La Marcia della pace di domani, non importa che sia diventata paradossalmente divisiva, anzi più lo è e meglio è per De Luca, per alcuni osservatori miopi è solo un banco di prova per misurare la consistenza dei deluchiani rispetto alle fila degli anti-deluchiani, mentre per chi guarda l’orizzonte è un punto di snodo per misurare la forza del leader salernitano nel riuscire a conquistare e rappresentare politicamente il Meridione. L’analisi di Domenico Giordano, autore di due libri su De Luca e socio di Arcadia
Volli, sempre volli, fortissimamente volli la marcia per la Pace. Con la stessa caparbietà che fu di Vittorio Alfieri, dote che al nostro per la verità non ha mai fatto difetto, Vincenzo De Luca ha voluto, promosso, difeso contro tutto e tutti, e finanziato, con uno stanziamento di 300 mila euro, la manifestazione di domani, 28 ottobre, per “fermare Putin, fermare l’atomica, aiutare le famiglie, salvare le imprese” e, aggiungo mordendomi la lingua, per prendersi una adeguata dose di spazi mediatici e informativi.
Il presidente ha chiamato tutti a raccolta, stretti e compatti in Piazza del Plebiscito per ribadire che i cittadini e le imprese della Campania sono “per il cessate il fuoco e l’avvio dei negoziati di pace”, solo che questa volta a differenza di quanto era successo con la pandemia, l’appello non è riuscito a generare l’arcinoto effetto “rally ‘round the flag”.
In queste settimane, infatti, diversi sono stati i distinguo, le critiche, le prese di distanze e i silenzi interessati verso una manifestazione con la quale Vincenzo De Luca sembra voler ricalcare quella creatività diplomatico-missionaria che fu di Luigi De Magistris, sindaco-armatore che si era inventato addirittura la flotta comunale per portare in salvo i migranti alla deriva nel Mediterraneo.
In effetti, a voler pensare male si fa peccato ma spesso si indovina, come ricordava il Divino Giulio con una punta di realismo democristiano, così l’idea della Marcia della Pace non solo appare una forzatura dell’articolo 10 dello Statuto regionale, che recita letteralmente “la Campania promuove iniziative di cooperazione internazionale ed in particolare con i popoli colpiti da eventi bellici o calamità naturali ed in ritardo di sviluppo”, ma andando al sodo sembra essere l’occasione migliore per il suo fautore di ritagliarsi uno spazio mediatico di visibilità nel dibattito nazionale e, non di meno, in quello del suo partito alla vigilia di un congresso che potrebbe sconvolgere non poco gli attuali rapporti di forza tra le correnti dem.
Vincenzo De Luca che ha sempre sofferto più del dovuto il confinamento territoriale della sua leadership ieri alla sua Salerno e oggi alla Campania, ha ripetutamente sfruttato in questi anni le occasioni fornite dal contesto nazionale per ribadire la mediocrità della classe dirigente, amica o nemica che fosse, e di converso consolidare così la sua reputazione politico-istituzionale.
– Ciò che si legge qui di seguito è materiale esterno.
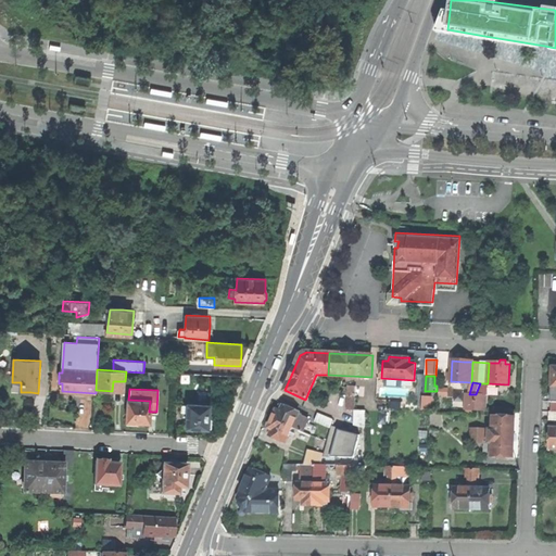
[(476,394),(469,394),(468,402),(466,402),(465,409),(476,411),(476,394)]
Adesso però, passata la paura della pandemia, con il Partito democratico ritornato all’opposizione, la segreteria Letta pronta al rompete le righe in vista del congresso, l’incertezza di un terzo mandato da governatore tutto da costruire, il passaggio a Palazzo San Giacomo del sindaco Gaetano Manfredi e, in ultimo, l’arrivo a Palazzo Chigi di un presidente del Consiglio come Meloni che per certi aspetti è molto deluchiana nei valori, impongono allo stesso De Luca di aggiornare rapidamente la cassetta degli attrezzi.
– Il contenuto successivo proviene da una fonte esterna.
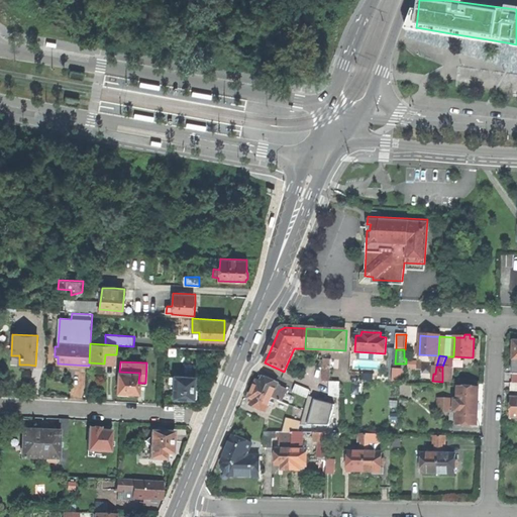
[(449,367),(442,367),(442,382),(451,382),(451,374),(448,374),(449,367)]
La Marcia della pace di domani, non importa che sia diventata paradossalmente divisiva, anzi più lo è e lo diventa meglio è per De Luca, per alcuni osservatori miopi è solo un banco di prova per misurare la consistenza dei deluchiani rispetto alle fila degli anti-deluchiani, mentre per chi guarda andreottianamente l’orizzonte è un punto di snodo per misurare la forza del leader salernitano nel riuscire a conquistare e rappresentare politicamente il Meridione, di zavorrare a suo piacimento la prossima segreteria del Partito democratico e, aspetto non secondario, continuare a costruire attorno al suo personaggio quella placenta mediatica senza la quale rischia di confondersi, sia detto senza offesa, a uno dei diciannove presidenti di regione.
Volli, sempre volli, fortissimamente volli la pace e, anche un po’ di guerra.